Validation of Scalable, Automated Data Extraction in an Advanced Lung Cancer Patient Population

Share publication:


Manual extraction from electronic health records (EHRs) is currently the standard approach for accessing real-world healthcare data but can be time consuming and challenging to maintain over time. Automated data extraction using natural language processing (NLP) is emerging as a viable method of data extraction from structured and unstructured fields of EHRs. While speed of NLP-based data extraction is established, some question the validity of the extracted data. This study compares the accuracy of, and concordance between, manual and NLP-extracted data from EHRs of patients with advanced lung cancer (aLC).


EHRs of 1209 patients with aLC were screened using the AI engine, DARWEN™, to identify a subset of 333 patients diagnosed and treated with systemic therapy at Princess Margaret Cancer Centre in Toronto between January 2015 and December 2017. Full feature models were run on all 333 patients to extract data from EHRs, from which 100 patients were randomly selected for manual data extraction by two trained abstractors to validate against NLP-extracted data. An expert adjudicator reviewed inconsistencies between manual and NLP-extracted results and was referenced as the gold standard when calculating accuracy and concordance.
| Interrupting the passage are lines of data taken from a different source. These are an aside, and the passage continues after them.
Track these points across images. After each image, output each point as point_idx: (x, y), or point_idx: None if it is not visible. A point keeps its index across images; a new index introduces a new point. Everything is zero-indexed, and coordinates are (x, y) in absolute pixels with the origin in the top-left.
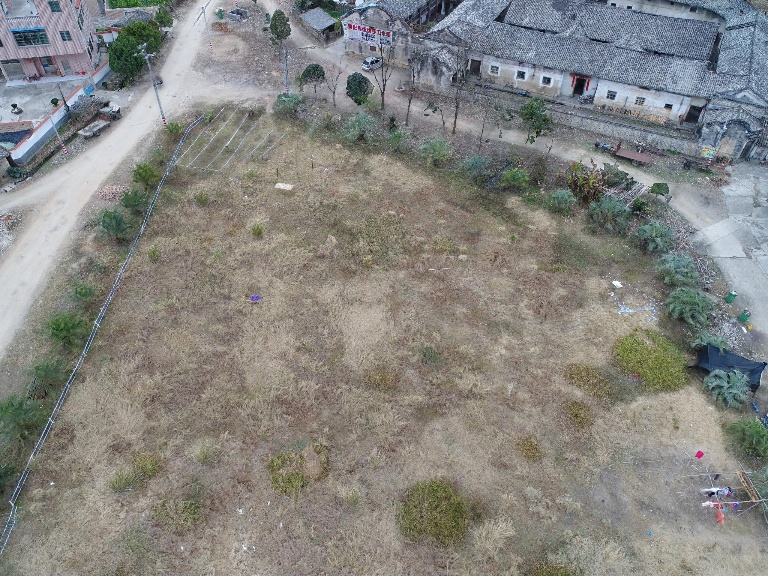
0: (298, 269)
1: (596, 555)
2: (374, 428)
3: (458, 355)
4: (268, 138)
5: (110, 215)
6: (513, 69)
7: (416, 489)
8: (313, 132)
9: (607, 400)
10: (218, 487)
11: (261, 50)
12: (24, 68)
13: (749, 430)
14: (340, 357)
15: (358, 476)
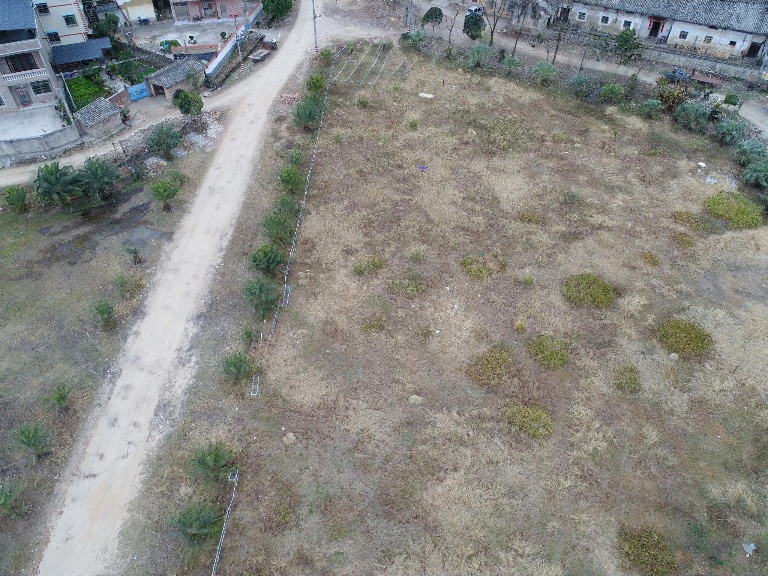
0: (451, 150)
1: (708, 316)
2: (533, 244)
3: (586, 204)
4: (401, 65)
5: (304, 107)
6: (598, 15)
7: (572, 278)
8: (436, 61)
9: (704, 232)
10: (428, 274)
11: (376, 2)
12: (190, 10)
13: None
14: (497, 204)
15: (528, 270)
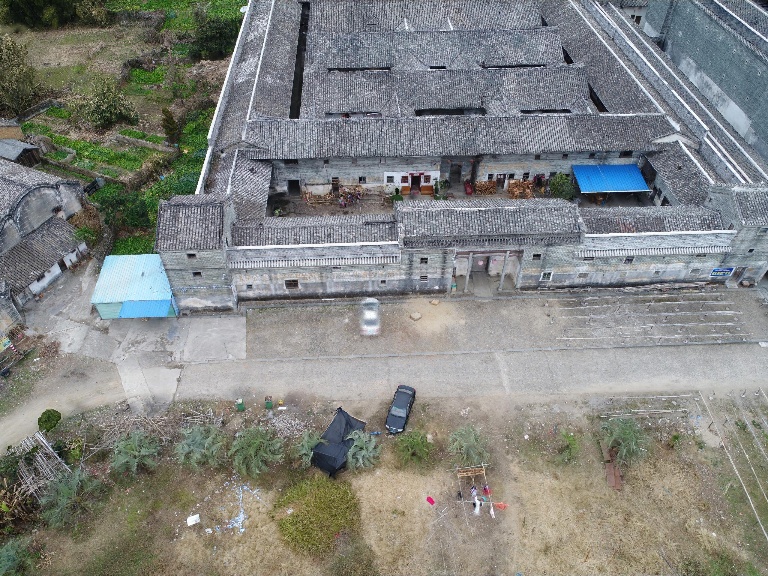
0: None
1: None
2: None
3: None
4: None
5: None
6: None
7: None
8: None
9: None
10: None
11: None
12: None
13: (416, 450)
14: None
15: None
NLP-extracted data from EHRs proved to be accurate and concordant with manual extraction methods (Table 1). Features with lower syntactic and semantic variation such as patient demographics (i.e., age and sex), characteristics (i.e., histologic subtype and comorbid conditions), and treatment details were reported with high accuracy and concordance. These tend to be the cases where manual reviewers would agree. Conversely, features with richer syntactic and semantic variation requiring deeper clinical interpretation had slightly lower accuracy by NLP extraction and, typically, manual review. By nature of the varying ways that biomarker testing and reporting is documented, extracting this data can be challenging. While NLP detection of biomarker testing was highly accurate and concordant, detection of results was more variable. NLP out-performed manual extraction in identifying metastatic sites with the exception of lung and lymph node metastases, which was due to analogous terms used in radiology reports that were not applied to variable definitions used to train DARWEN™.


The use of NLP technology in oncology provides opportunity for real-world evidence studies at a larger scale than ever before. NLP was not only faster than manual extraction but, for many features, was also more accurate than a traditional manual approach, demonstrating the advances of modern NLP techniques as a scalable alternative to manual extraction.